Political honeymoon ends as Wolf, Senate GOP lock horns over late Corbett nominees

Two days after the inauguration of Gov. Tom Wolf, the pleasantries are over at the state Capitol.

The Democratic chief executive and the Republican-controlled Senate locked horns Thursday after Wolf abruptly fired his Republican predecessor's appointee to head the state Office of Open Records and tried to stop a slew of other eleventh-hour GOP nominees.

"This is partisan politics through and through," declared Drew Crompton, a top lawyer for the Senate GOP majority. "The honeymoon is over."

Wolf said the actions of Republican Gov. Tom Corbett during the final weeks of his term contribute to a public distrust in government.

"These moves were murky and the process was anything but open and transparent," Wolf said in a statement.

Corbett announced two weeks ago that he was appointing Erik Arneson, a veteran state Senate aide who played a leading role in rewriting the Right-to-Know Law in 2008, to lead the Office of Open Records.

Arneson called Wolf's action "a nuclear attack on the independence" of the office and said the governor was exceeding his authority. He vowed to continue showing up at work and said he has no intention of leaving before a court makes a final determination. As of Thursday, no legal action over the matter was pending.

Senate Majority Leader Jake Corman, R-Centre, defended Arneson as qualified for the job and accused Wolf of showing that he "firmly places ideology above qualifications."

Crompton questioned whether Wolf has the power to remove the director of the Office of Open Records.

The office handles appeals involving a wide section of government for people who have been denied access to records. Wolf met with Senate President Pro Tempore Joe Scarnati, R-Jefferson, on Thursday morning and said nothing about the impending announcement, Crompton said.

The move against Arneson accompanied requests by Wolf to stop more than two dozen nominations to state boards and commissions that Corbett filed with the Senate in the days before his tenure ended Tuesday.

The nominations included four seats on the board of governors of the State System of Higher Education, which oversees the 14 state-owned universities; three seats on the state Board of Education; two Temple University trustee seats, including one for former Lt.

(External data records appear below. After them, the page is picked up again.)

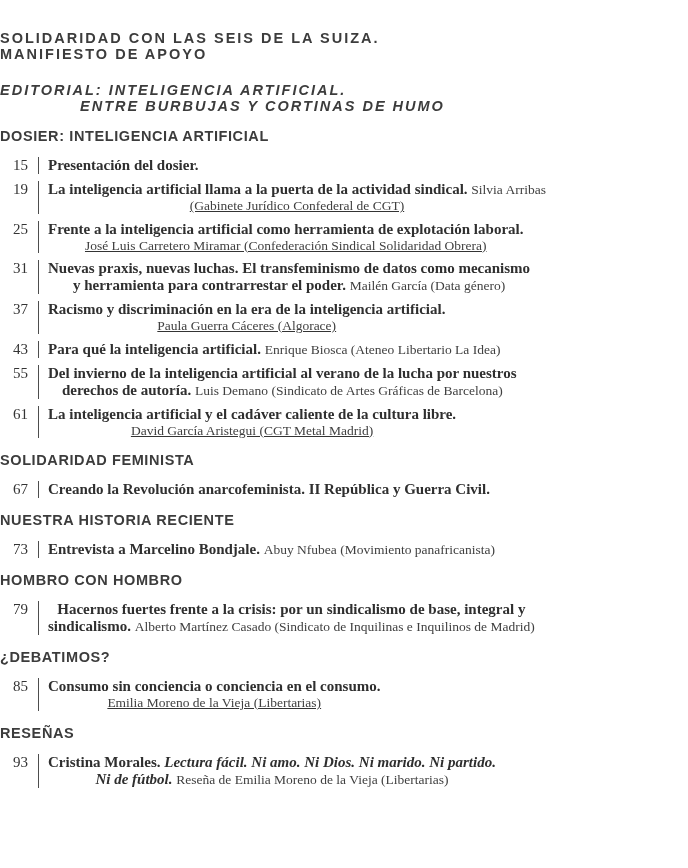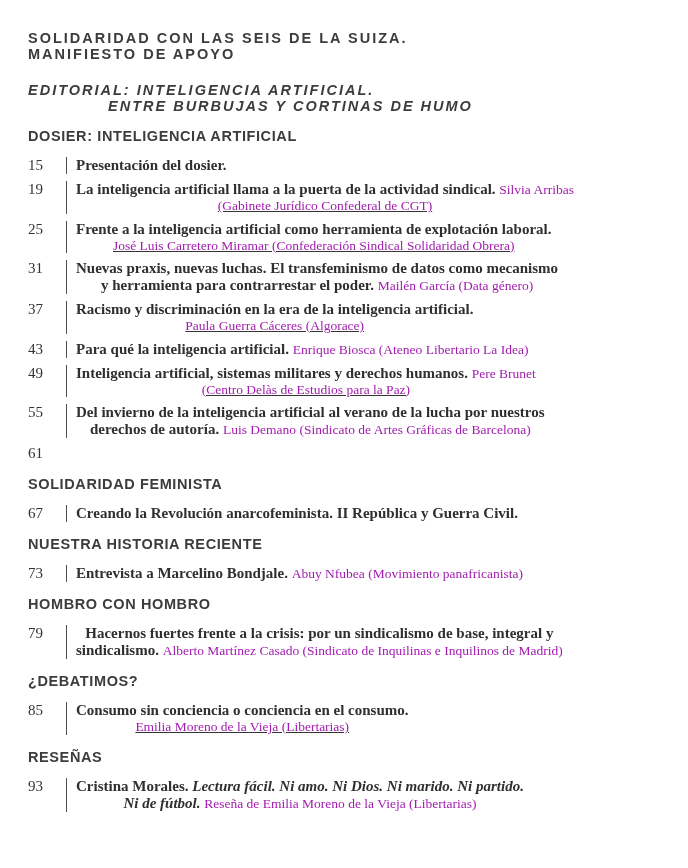--- a/index.html
+++ b/index.html
@@ -3,44 +3,44 @@
 <meta charset="utf-8">
 <style>
   * { margin:0; padding:0; box-sizing:border-box; }
   html, body { background:#ffffff; }
   body {
     width:688px; height:868px; overflow:hidden;
     font-family:"Liberation Serif", serif;
     color:#2f2f2f;
     -webkit-font-smoothing:antialiased;
   }
-  .page { padding:30px 0 0 28px; }
+  .page { padding:30px 0 0 0; }
 
   
   .sans {
     font-family:"Liberation Sans","DejaVu Sans",sans-serif;
     font-weight:700; color:#3c3c3c;
   }
   .mast-block { font-size:14.5px; line-height:16px; letter-spacing:2px; margin-bottom:20px; }
   .mast-block.editorial { margin-bottom:0;font-style:italic; }
   .indent2 { padding-left:80px; }
   .head { font-size:14.5px; line-height:15px; letter-spacing:0.6px; margin:15px 0 13px 0; }
 
   
   .entry { display:flex; align-items:flex-start; margin-bottom:7px; }
   .num {
     flex:0 0 28px; width:28px; margin-right:10px;
-    text-align:left; font-size:15px; line-height:17px; color:#343434;
+    text-align:right; font-size:15px; line-height:17px; color:#343434;
   }
   .txt { border-left:1.5px solid #4d4d4d; padding-left:9px; min-width:0;text-align:center; }
   .tl { font-size:15px; line-height:17px; font-weight:700; white-space:nowrap; }
   .bl { font-size:13.5px; line-height:15.5px; font-weight:400; white-space:nowrap; color:#343434;text-decoration:underline; }
   span.b  { font-weight:700; font-style:normal; }
   span.bi { font-weight:700; font-style:italic; }
-  span.r  { font-weight:400; font-style:normal; font-size:13.5px; color:#a21caf; }
+  span.r  { font-weight:400; font-style:normal; font-size:13.5px; color:#404040; }
 </style>
 </head>
 <body>
 
 <div class="page">
 
   <div class="sans mast-block">
     <div>SOLIDARIDAD CON LAS SEIS DE LA SUIZA.</div>
     <div>MANIFIESTO DE APOYO</div>
   </div>
@@ -115,48 +115,44 @@
     <div class="entry">
       <div class="num">43</div>
       <div class="txt">
         <div class="tl">
           <span class="b">Para qué la inteligencia artificial.</span>
           <span class="r">Enrique Biosca (Ateneo Libertario La Idea)</span>
         </div>
       </div>
     </div>
 
-    <div class="entry">
-      <div class="num">49</div>
-      <div class="txt">
-        <div class="tl">
-          <span class="b">Inteligencia artificial, sistemas militares y derechos humanos.</span>
-          <span class="r">Pere Brunet</span>
-        </div>
-        <div class="bl">
-          <span class="r">(Centro Delàs de Estudios para la Paz)</span>
-        </div>
-      </div>
-    </div>
 
     <div class="entry">
       <div class="num">55</div>
       <div class="txt">
         <div class="tl">
           <span class="b">Del invierno de la inteligencia artificial al verano de la lucha por nuestros</span>
         </div>
         <div class="tl">
           <span class="b">derechos de autoría.</span>
           <span class="r">Luis Demano (Sindicato de Artes Gráficas de Barcelona)</span>
         </div>
       </div>
     </div>
 
     <div class="entry">
       <div class="num">61</div>
+      <div class="txt">
+        <div class="tl">
+          <span class="b">La inteligencia artificial y el cadáver caliente de la cultura libre.</span>
+        </div>
+        <div class="bl">
+          <span class="r">David García Aristegui (CGT Metal Madrid)</span>
+        </div>
+      </div>
     </div>
   </div>
 
   <div class="sec">
     <h2 class="sans head">SOLIDARIDAD FEMINISTA</h2>
     <div class="entry">
       <div class="num">67</div>
       <div class="txt">
         <div class="tl">
           <span class="b">Creando la Revolución anarcofeminista. II República y Guerra Civil.</span>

Gov. Jim Cawley; two seats on the Pennsylvania Board of Probation and Parole; and one University of Pittsburgh trustee slot.

Governors in the past have honored nominations made in their predecessors' final days, and Senate Republicans will take some time to decide whether to honor Wolf's wishes, Scarnati said. The Senate has the power to decide whether to confirm the nominees or return the paperwork for some or all of them to the governor's office, Scarnati said.

In the meantime, some Republican senators have begun expressing concerns ahead of confirmation hearings and votes over a handful of Wolf's Cabinet nominees.

In particular, western Pennsylvania Republicans said they were concerned about Wolf's nominee to lead the Department of Environmental Protection and the effect his decisions could have on the oil, gas, coal, timber and construction industries.

The nominee for environmental protection secretary is John Quigley, who led the Department of Conservation and Natural Resources from 2009 to 2011 under Democratic Gov. Ed Rendell.

Senators worry that Quigley, who also has worked for the Harrisburg-based environmental group PennFuture, is an advocate of stronger regulations of industry.

In a blog post last month about New York's decision to ban high-volume hydraulic fracturing, he said the state's report on it "should add great weight to the already self-evident case for tougher, more comprehensive regulation" and for the urgent need to study fracking's impact on public health and the environment.

"Certainly a secretary that comes and wants to enforce the regulations and statutes that are on the books is appropriate, but a secretary that has their own agenda and uses those regulations to hurt an industry is not," Scarnati said. "And so I think the question will be asked: 'What's Mr. Quigley's intentions?'"

Wolf's press secretary, Jeff Sheridan, defended Quigley as having an extensive background in economic development and energy development while protecting the environment.